According to Proinversión, the agency that promotes private investment, the concession winner for the General San Martín Port Terminal will undertake the design, financing, construction, operation and maintenance of the facility for 30 years. The estimated award date for the tender is the third quarter of 2013.
In January, the head of the project for Proinversión, Giancarlo Villafranqui Rivera, told OBG that while the port is only medium-sized, he expects to see “substantial growth”. This already appears to be happening – National Port Authority data show that 86,897 metric tonnes of cargo moved through General San Martín in April 2013, up from 22,559 metric tonnes the prior year, an increase of nearly 300%.
For much of last year, there was debate surrounding ENAPU’s potential involvement in the General San Martín project. Some industry leaders remarked that the state company, which the private sector perceives as inefficient, should not be allowed to participate in concessions.
But in January 2013, it was announced that the winner of the General San Martín concession would be required to enter into a joint venture with ENAPU, with the state-owned entity providing land and assets in return for a fee paid by the concessionaire.
ENAPU is already working with the concessionaire for the Muelle Norte section of the Port of Callao, APM Terminals. The Dutch operator agreed to pay 17% of its profits from the port to ENAPU and was obligated to hire 60% of the state company’s local operations staff.
Despite this arrangement, APM seems to be doing well. According to data from the National Port Authority, container traffic at the Muelle Norte facility increased from 24,067 twenty-foot equivalent units (TEUs) in April 2012 to 40,277 TEUs one year later.
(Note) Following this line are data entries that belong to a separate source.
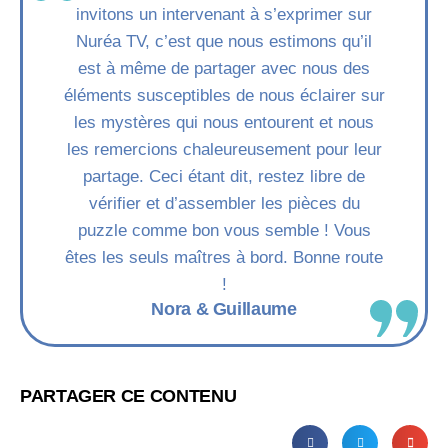
invitons un intervenant à s’exprimer sur
Nuréa TV, c’est que nous estimons qu’il
est à même de partager avec nous des
éléments susceptibles de nous éclairer sur
les mystères qui nous entourent et nous
les remercions chaleureusement pour leur
partage. Ceci étant dit, restez libre de
vérifier et d’assembler les pièces du
puzzle comme bon vous semble ! Vous
êtes les seuls maîtres à bord. Bonne route
!
Nora & Guillaume
PARTAGER CE CONTENU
APM also has plans to expand the terminal, recently announcing a project to double its annual capacity to 1.6m TEUs, for which it has already raised $217m from the International Finance Corporation, the Entrepreneurial Development Bank of the Netherlands and three other European agencies.
APM’s ability to source financing suggests an overall positive outlook for Peru’s ports, which saw container traffic rise by 31% between 2008 and 2011, according to Word Bank data.
New sources of demand mean this upward trend is likely to continue. The Bolivian Chamber of Heavy Transport recently announced plans to build new roads to ports in southern Peru. Most Bolivian shipments leave from Chilean ports, but political tensions between the two countries’ leadership is pushing Bolivia to search for alternatives.
Meanwhile, leaders from Brazil’s poultry industry are considering Peruvian ports as a potential gateway to Asia. This would entail first trucking the poultry coast to coast along the recently completed Interoceanic Highway.
Apart from concerns related to the ongoing global economic slowdown, one factor that could cool investors’ excitement for Peruvian ports is a recent legislative proposal that would declare the development of ENAPU to be a “national interest”. This law would “prioritise income and profits for ENAPU in the infrastructure and ports under its control.” Representatives of business interests have been critical, with the Peruvian Trade Association, COMEXPERU, saying the private sector should assume responsibility for port investments.
This draft legislation is similar to another recent proposal that would have allowed Petroperú, the state-owned oil and gas company, to acquire the local downstream operations of Repsol, a Spanish firm. This plan elicited such a negative reaction from both the private and public sector that it was eventually abandoned. Defeat of any legislation that strengthens ENAPU’s role in the ports is an outcome that business leaders would likely prefer to see.